(Excerpted passage)
============

# Mouse: male bay area



## gotchea (May 4, 2013)

Long story short. A stranger gave me a "baby rat" today. I am trying to find a rescue to help me rehome him. If anyone here knows someone or has interest please contact me. He is super sweet and little mouse. He was housed with baby rats and baby mice. He is super fast and missing half his tail. Anyone know a good home for him?


----------



## ksaxton (Apr 20, 2014)

Sorry I'm too far away from you, but he is so adorable! Look at those huge ears! I'm curious to know the story behind him, why did someone give him to you? 


Sent from Petguide.com Free App


----------



## gotchea (May 4, 2013)

Drat! Thank you though he is a cutie huh? haha he is so funny looking and small! I've never been near a mouse besides the wild ones or the petsore.

============

(Available data)
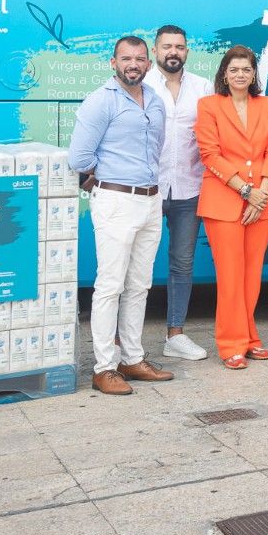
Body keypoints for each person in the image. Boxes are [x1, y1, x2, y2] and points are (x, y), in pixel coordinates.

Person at [67, 36, 175, 396]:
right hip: (116, 201)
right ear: (113, 62)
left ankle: (132, 358)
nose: (133, 64)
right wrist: (106, 174)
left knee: (139, 285)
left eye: (140, 59)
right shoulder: (101, 101)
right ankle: (104, 368)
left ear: (148, 64)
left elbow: (156, 149)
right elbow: (79, 158)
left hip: (150, 201)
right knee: (110, 286)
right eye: (126, 58)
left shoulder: (155, 100)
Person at [194, 45, 268, 368]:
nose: (240, 75)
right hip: (224, 201)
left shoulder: (267, 105)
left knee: (252, 276)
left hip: (262, 201)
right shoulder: (209, 105)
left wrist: (262, 192)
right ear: (224, 74)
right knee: (230, 277)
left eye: (246, 69)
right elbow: (209, 154)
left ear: (254, 73)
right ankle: (231, 343)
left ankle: (249, 338)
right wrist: (246, 191)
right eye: (234, 70)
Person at [147, 25, 213, 362]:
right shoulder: (140, 84)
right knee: (136, 264)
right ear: (155, 50)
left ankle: (175, 335)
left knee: (183, 263)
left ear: (187, 51)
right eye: (167, 46)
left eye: (179, 47)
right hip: (147, 188)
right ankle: (118, 340)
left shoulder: (203, 87)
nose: (173, 52)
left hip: (189, 188)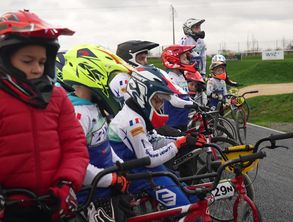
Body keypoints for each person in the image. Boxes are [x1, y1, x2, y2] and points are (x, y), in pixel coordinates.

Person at [0, 10, 89, 222]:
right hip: (10, 208)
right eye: (28, 61)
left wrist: (68, 183)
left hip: (52, 202)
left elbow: (75, 145)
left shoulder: (57, 97)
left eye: (41, 62)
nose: (37, 69)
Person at [108, 66, 206, 209]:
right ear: (143, 95)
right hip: (138, 175)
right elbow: (150, 158)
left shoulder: (136, 113)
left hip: (145, 171)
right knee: (187, 209)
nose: (160, 105)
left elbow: (155, 140)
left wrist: (185, 140)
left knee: (192, 196)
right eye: (158, 101)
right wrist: (178, 144)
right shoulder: (132, 121)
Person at [61, 44, 130, 221]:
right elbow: (76, 166)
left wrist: (119, 164)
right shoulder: (78, 113)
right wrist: (111, 179)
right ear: (92, 74)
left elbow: (103, 142)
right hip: (90, 195)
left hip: (103, 186)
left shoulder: (92, 106)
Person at [161, 44, 196, 131]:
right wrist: (193, 105)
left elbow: (186, 96)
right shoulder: (170, 78)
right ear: (174, 60)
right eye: (184, 59)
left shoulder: (181, 76)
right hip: (173, 122)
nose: (187, 61)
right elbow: (175, 101)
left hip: (182, 119)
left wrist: (197, 104)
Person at [112, 40, 159, 104]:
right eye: (141, 59)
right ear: (128, 60)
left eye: (145, 58)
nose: (145, 62)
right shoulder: (123, 81)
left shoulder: (135, 77)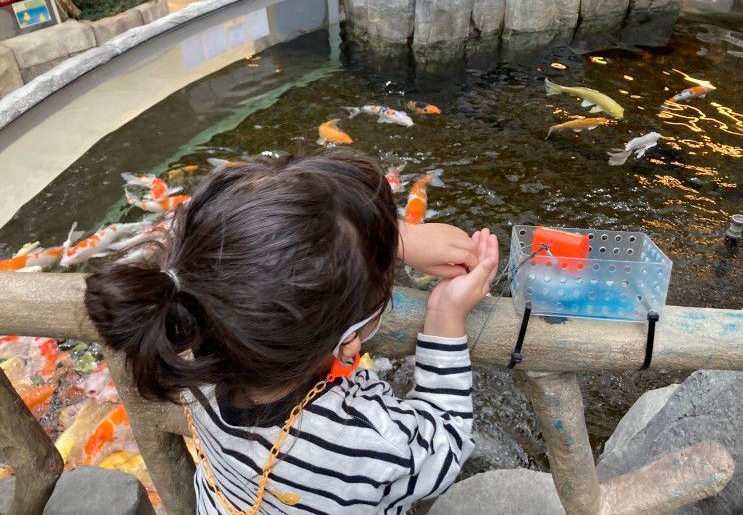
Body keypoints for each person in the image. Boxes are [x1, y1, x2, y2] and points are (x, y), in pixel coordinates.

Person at [85, 148, 498, 514]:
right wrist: (445, 319)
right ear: (349, 338)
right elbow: (445, 440)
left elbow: (236, 256)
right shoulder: (365, 439)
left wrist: (389, 239)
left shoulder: (192, 347)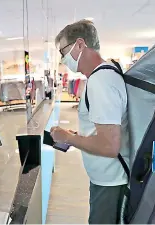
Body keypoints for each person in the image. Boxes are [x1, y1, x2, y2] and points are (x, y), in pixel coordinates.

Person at [50, 20, 129, 224]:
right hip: (107, 179)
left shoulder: (100, 82)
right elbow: (105, 133)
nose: (63, 59)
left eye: (63, 52)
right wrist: (78, 137)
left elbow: (110, 146)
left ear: (79, 44)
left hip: (111, 182)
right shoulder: (103, 75)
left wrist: (67, 137)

============

(Assignment A) Decide whether each statement agrees with the thread about rehoming the mouse, answering yes or no and quoting the words of the thread that settle it: (i) the mouse is missing half of his tail; (ii) ksaxton lives near enough to take the mouse; (iii) the stranger handed the animal over as a "baby rat."
(Assignment B) According to the thread about rehoming the mouse, which animals was the mouse housed with?
(Assignment C) In the thread about rehoming the mouse, why does ksaxton not offer to take the mouse?
The rows have no connection to the thread about rehoming the mouse.

(Written answer A)
(i) Yes: "He is super fast and missing half his tail."
(ii) No: "Sorry I'm too far away from you"
(iii) Yes: "A stranger gave me a "baby rat" today."

(Written answer B) He was housed with baby rats and baby mice.

(Written answer C) ksaxton says they are too far away from gotchea to take him.